◆ **DIRECTIONS**:
Each line below should be restated word for word.

↓↓↓

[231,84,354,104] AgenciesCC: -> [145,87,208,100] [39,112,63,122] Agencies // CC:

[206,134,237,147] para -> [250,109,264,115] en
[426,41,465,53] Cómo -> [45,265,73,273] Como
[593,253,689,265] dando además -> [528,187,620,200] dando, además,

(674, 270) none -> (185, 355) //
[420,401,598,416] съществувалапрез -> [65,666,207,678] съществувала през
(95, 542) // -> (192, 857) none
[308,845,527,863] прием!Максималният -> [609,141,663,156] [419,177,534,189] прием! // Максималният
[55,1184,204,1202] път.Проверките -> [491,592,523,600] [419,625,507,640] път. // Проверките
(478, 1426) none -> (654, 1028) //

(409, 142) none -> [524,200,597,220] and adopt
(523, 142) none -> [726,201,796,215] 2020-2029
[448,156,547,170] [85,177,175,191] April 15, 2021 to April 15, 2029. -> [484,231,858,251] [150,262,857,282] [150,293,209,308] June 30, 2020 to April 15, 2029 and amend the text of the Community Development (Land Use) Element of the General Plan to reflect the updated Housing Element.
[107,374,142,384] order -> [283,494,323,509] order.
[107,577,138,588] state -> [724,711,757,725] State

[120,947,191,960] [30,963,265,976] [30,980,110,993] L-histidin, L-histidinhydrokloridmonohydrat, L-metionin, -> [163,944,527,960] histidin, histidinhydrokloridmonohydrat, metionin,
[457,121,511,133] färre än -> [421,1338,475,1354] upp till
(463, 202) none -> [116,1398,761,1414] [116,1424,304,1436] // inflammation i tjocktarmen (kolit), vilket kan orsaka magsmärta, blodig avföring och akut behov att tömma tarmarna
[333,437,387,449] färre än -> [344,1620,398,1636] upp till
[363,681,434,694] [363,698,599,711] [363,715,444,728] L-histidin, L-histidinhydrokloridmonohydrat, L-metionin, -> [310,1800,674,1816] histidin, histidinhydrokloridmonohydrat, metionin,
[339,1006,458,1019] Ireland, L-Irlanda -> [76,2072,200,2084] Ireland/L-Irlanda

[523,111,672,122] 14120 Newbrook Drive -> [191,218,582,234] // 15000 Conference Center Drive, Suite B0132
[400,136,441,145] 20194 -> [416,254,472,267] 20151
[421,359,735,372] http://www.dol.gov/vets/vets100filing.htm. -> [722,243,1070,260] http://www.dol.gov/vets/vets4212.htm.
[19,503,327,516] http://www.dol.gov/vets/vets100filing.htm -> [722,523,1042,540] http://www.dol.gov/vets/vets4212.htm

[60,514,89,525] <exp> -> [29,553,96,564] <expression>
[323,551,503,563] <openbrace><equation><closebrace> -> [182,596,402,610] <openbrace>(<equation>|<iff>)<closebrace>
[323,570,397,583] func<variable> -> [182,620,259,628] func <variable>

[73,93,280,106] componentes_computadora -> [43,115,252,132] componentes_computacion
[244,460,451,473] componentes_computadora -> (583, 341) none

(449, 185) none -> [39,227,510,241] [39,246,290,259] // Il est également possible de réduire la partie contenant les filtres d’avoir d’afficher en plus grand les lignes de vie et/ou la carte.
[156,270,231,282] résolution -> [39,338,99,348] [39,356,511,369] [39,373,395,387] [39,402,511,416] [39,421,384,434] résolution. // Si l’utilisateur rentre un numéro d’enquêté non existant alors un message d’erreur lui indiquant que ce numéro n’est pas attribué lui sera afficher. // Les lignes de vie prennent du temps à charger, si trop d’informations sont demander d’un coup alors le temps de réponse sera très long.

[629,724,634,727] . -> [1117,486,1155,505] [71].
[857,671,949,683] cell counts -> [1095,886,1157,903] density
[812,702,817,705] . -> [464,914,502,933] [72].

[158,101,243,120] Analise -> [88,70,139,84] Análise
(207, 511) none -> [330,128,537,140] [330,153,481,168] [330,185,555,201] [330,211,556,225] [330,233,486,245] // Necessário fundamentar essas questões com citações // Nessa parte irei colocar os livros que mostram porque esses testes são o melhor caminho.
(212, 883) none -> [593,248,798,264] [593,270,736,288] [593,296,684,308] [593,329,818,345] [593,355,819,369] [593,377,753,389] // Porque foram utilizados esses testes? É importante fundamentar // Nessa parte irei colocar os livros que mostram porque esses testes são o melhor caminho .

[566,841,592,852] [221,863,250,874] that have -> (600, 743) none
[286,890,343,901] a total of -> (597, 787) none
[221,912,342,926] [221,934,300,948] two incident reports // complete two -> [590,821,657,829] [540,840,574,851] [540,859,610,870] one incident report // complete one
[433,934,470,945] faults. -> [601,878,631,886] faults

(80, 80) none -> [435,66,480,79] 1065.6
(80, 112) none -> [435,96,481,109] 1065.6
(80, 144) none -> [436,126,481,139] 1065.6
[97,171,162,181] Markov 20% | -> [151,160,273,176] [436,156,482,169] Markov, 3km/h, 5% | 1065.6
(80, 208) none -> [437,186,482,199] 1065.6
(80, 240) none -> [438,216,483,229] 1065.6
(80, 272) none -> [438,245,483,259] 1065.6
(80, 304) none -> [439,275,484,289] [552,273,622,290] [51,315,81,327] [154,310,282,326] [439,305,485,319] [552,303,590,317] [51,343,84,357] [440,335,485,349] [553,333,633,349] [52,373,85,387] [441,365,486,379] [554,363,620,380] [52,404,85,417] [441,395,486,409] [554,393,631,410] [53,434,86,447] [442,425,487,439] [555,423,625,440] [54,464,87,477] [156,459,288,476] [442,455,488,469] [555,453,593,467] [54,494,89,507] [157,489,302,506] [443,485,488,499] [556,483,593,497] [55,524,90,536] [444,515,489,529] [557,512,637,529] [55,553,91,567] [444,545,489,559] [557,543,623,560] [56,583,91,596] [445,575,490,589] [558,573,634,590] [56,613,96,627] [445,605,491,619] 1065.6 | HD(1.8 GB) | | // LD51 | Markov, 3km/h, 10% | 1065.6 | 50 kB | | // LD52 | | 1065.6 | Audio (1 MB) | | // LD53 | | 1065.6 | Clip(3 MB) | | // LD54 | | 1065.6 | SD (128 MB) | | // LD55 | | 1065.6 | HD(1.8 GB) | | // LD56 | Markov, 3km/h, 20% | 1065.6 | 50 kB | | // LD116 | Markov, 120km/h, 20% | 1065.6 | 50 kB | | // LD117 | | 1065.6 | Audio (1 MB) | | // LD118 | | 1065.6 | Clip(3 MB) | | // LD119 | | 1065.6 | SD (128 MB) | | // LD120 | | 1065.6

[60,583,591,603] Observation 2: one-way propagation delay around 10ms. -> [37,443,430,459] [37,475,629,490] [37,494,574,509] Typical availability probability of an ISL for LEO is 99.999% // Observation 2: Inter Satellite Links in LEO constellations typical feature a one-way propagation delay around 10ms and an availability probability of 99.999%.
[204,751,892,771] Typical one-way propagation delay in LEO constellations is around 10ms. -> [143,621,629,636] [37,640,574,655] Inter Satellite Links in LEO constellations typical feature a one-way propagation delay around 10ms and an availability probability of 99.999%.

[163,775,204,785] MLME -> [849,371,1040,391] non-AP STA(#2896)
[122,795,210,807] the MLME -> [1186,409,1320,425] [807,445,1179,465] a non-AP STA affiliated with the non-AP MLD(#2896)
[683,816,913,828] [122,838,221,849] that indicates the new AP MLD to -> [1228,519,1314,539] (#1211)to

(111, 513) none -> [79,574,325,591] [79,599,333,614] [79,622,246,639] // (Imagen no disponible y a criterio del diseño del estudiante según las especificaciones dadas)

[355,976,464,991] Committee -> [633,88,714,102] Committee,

↑↑↑

◆ **ANSWER SECTION**:
[231,84,354,104] AgenciesCC: -> [145,87,208,100] [39,112,63,122] Agencies // CC:

[206,134,237,147] para -> [250,109,264,115] en
[426,41,465,53] Cómo -> [45,265,73,273] Como
[593,253,689,265] dando además -> [528,187,620,200] dando, además,

(674, 270) none -> (185, 355) //
[420,401,598,416] съществувалапрез -> [65,666,207,678] съществувала през
(95, 542) // -> (192, 857) none
[308,845,527,863] прием!Максималният -> [609,141,663,156] [419,177,534,189] прием! // Максималният
[55,1184,204,1202] път.Проверките -> [491,592,523,600] [419,625,507,640] път. // Проверките
(478, 1426) none -> (654, 1028) //

(409, 142) none -> [524,200,597,220] and adopt
(523, 142) none -> [726,201,796,215] 2020-2029
[448,156,547,170] [85,177,175,191] April 15, 2021 to April 15, 2029. -> [484,231,858,251] [150,262,857,282] [150,293,209,308] June 30, 2020 to April 15, 2029 and amend the text of the Community Development (Land Use) Element of the General Plan to reflect the updated Housing Element.
[107,374,142,384] order -> [283,494,323,509] order.
[107,577,138,588] state -> [724,711,757,725] State

[120,947,191,960] [30,963,265,976] [30,980,110,993] L-histidin, L-histidinhydrokloridmonohydrat, L-metionin, -> [163,944,527,960] histidin, histidinhydrokloridmonohydrat, metionin,
[457,121,511,133] färre än -> [421,1338,475,1354] upp till
(463, 202) none -> [116,1398,761,1414] [116,1424,304,1436] // inflammation i tjocktarmen (kolit), vilket kan orsaka magsmärta, blodig avföring och akut behov att tömma tarmarna
[333,437,387,449] färre än -> [344,1620,398,1636] upp till
[363,681,434,694] [363,698,599,711] [363,715,444,728] L-histidin, L-histidinhydrokloridmonohydrat, L-metionin, -> [310,1800,674,1816] histidin, histidinhydrokloridmonohydrat, metionin,
[339,1006,458,1019] Ireland, L-Irlanda -> [76,2072,200,2084] Ireland/L-Irlanda

[523,111,672,122] 14120 Newbrook Drive -> [191,218,582,234] // 15000 Conference Center Drive, Suite B0132
[400,136,441,145] 20194 -> [416,254,472,267] 20151
[421,359,735,372] http://www.dol.gov/vets/vets100filing.htm. -> [722,243,1070,260] http://www.dol.gov/vets/vets4212.htm.
[19,503,327,516] http://www.dol.gov/vets/vets100filing.htm -> [722,523,1042,540] http://www.dol.gov/vets/vets4212.htm

[60,514,89,525] <exp> -> [29,553,96,564] <expression>
[323,551,503,563] <openbrace><equation><closebrace> -> [182,596,402,610] <openbrace>(<equation>|<iff>)<closebrace>
[323,570,397,583] func<variable> -> [182,620,259,628] func <variable>

[73,93,280,106] componentes_computadora -> [43,115,252,132] componentes_computacion
[244,460,451,473] componentes_computadora -> (583, 341) none

(449, 185) none -> [39,227,510,241] [39,246,290,259] // Il est également possible de réduire la partie contenant les filtres d’avoir d’afficher en plus grand les lignes de vie et/ou la carte.
[156,270,231,282] résolution -> [39,338,99,348] [39,356,511,369] [39,373,395,387] [39,402,511,416] [39,421,384,434] résolution. // Si l’utilisateur rentre un numéro d’enquêté non existant alors un message d’erreur lui indiquant que ce numéro n’est pas attribué lui sera afficher. // Les lignes de vie prennent du temps à charger, si trop d’informations sont demander d’un coup alors le temps de réponse sera très long.

[629,724,634,727] . -> [1117,486,1155,505] [71].
[857,671,949,683] cell counts -> [1095,886,1157,903] density
[812,702,817,705] . -> [464,914,502,933] [72].

[158,101,243,120] Analise -> [88,70,139,84] Análise
(207, 511) none -> [330,128,537,140] [330,153,481,168] [330,185,555,201] [330,211,556,225] [330,233,486,245] // Necessário fundamentar essas questões com citações // Nessa parte irei colocar os livros que mostram porque esses testes são o melhor caminho.
(212, 883) none -> [593,248,798,264] [593,270,736,288] [593,296,684,308] [593,329,818,345] [593,355,819,369] [593,377,753,389] // Porque foram utilizados esses testes? É importante fundamentar // Nessa parte irei colocar os livros que mostram porque esses testes são o melhor caminho .

[566,841,592,852] [221,863,250,874] that have -> (600, 743) none
[286,890,343,901] a total of -> (597, 787) none
[221,912,342,926] [221,934,300,948] two incident reports // complete two -> [590,821,657,829] [540,840,574,851] [540,859,610,870] one incident report // complete one
[433,934,470,945] faults. -> [601,878,631,886] faults

(80, 80) none -> [435,66,480,79] 1065.6
(80, 112) none -> [435,96,481,109] 1065.6
(80, 144) none -> [436,126,481,139] 1065.6
[97,171,162,181] Markov 20% | -> [151,160,273,176] [436,156,482,169] Markov, 3km/h, 5% | 1065.6
(80, 208) none -> [437,186,482,199] 1065.6
(80, 240) none -> [438,216,483,229] 1065.6
(80, 272) none -> [438,245,483,259] 1065.6
(80, 304) none -> [439,275,484,289] [552,273,622,290] [51,315,81,327] [154,310,282,326] [439,305,485,319] [552,303,590,317] [51,343,84,357] [440,335,485,349] [553,333,633,349] [52,373,85,387] [441,365,486,379] [554,363,620,380] [52,404,85,417] [441,395,486,409] [554,393,631,410] [53,434,86,447] [442,425,487,439] [555,423,625,440] [54,464,87,477] [156,459,288,476] [442,455,488,469] [555,453,593,467] [54,494,89,507] [157,489,302,506] [443,485,488,499] [556,483,593,497] [55,524,90,536] [444,515,489,529] [557,512,637,529] [55,553,91,567] [444,545,489,559] [557,543,623,560] [56,583,91,596] [445,575,490,589] [558,573,634,590] [56,613,96,627] [445,605,491,619] 1065.6 | HD(1.8 GB) | | // LD51 | Markov, 3km/h, 10% | 1065.6 | 50 kB | | // LD52 | | 1065.6 | Audio (1 MB) | | // LD53 | | 1065.6 | Clip(3 MB) | | // LD54 | | 1065.6 | SD (128 MB) | | // LD55 | | 1065.6 | HD(1.8 GB) | | // LD56 | Markov, 3km/h, 20% | 1065.6 | 50 kB | | // LD116 | Markov, 120km/h, 20% | 1065.6 | 50 kB | | // LD117 | | 1065.6 | Audio (1 MB) | | // LD118 | | 1065.6 | Clip(3 MB) | | // LD119 | | 1065.6 | SD (128 MB) | | // LD120 | | 1065.6

[60,583,591,603] Observation 2: one-way propagation delay around 10ms. -> [37,443,430,459] [37,475,629,490] [37,494,574,509] Typical availability probability of an ISL for LEO is 99.999% // Observation 2: Inter Satellite Links in LEO constellations typical feature a one-way propagation delay around 10ms and an availability probability of 99.999%.
[204,751,892,771] Typical one-way propagation delay in LEO constellations is around 10ms. -> [143,621,629,636] [37,640,574,655] Inter Satellite Links in LEO constellations typical feature a one-way propagation delay around 10ms and an availability probability of 99.999%.

[163,775,204,785] MLME -> [849,371,1040,391] non-AP STA(#2896)
[122,795,210,807] the MLME -> [1186,409,1320,425] [807,445,1179,465] a non-AP STA affiliated with the non-AP MLD(#2896)
[683,816,913,828] [122,838,221,849] that indicates the new AP MLD to -> [1228,519,1314,539] (#1211)to

(111, 513) none -> [79,574,325,591] [79,599,333,614] [79,622,246,639] // (Imagen no disponible y a criterio del diseño del estudiante según las especificaciones dadas)

[355,976,464,991] Committee -> [633,88,714,102] Committee,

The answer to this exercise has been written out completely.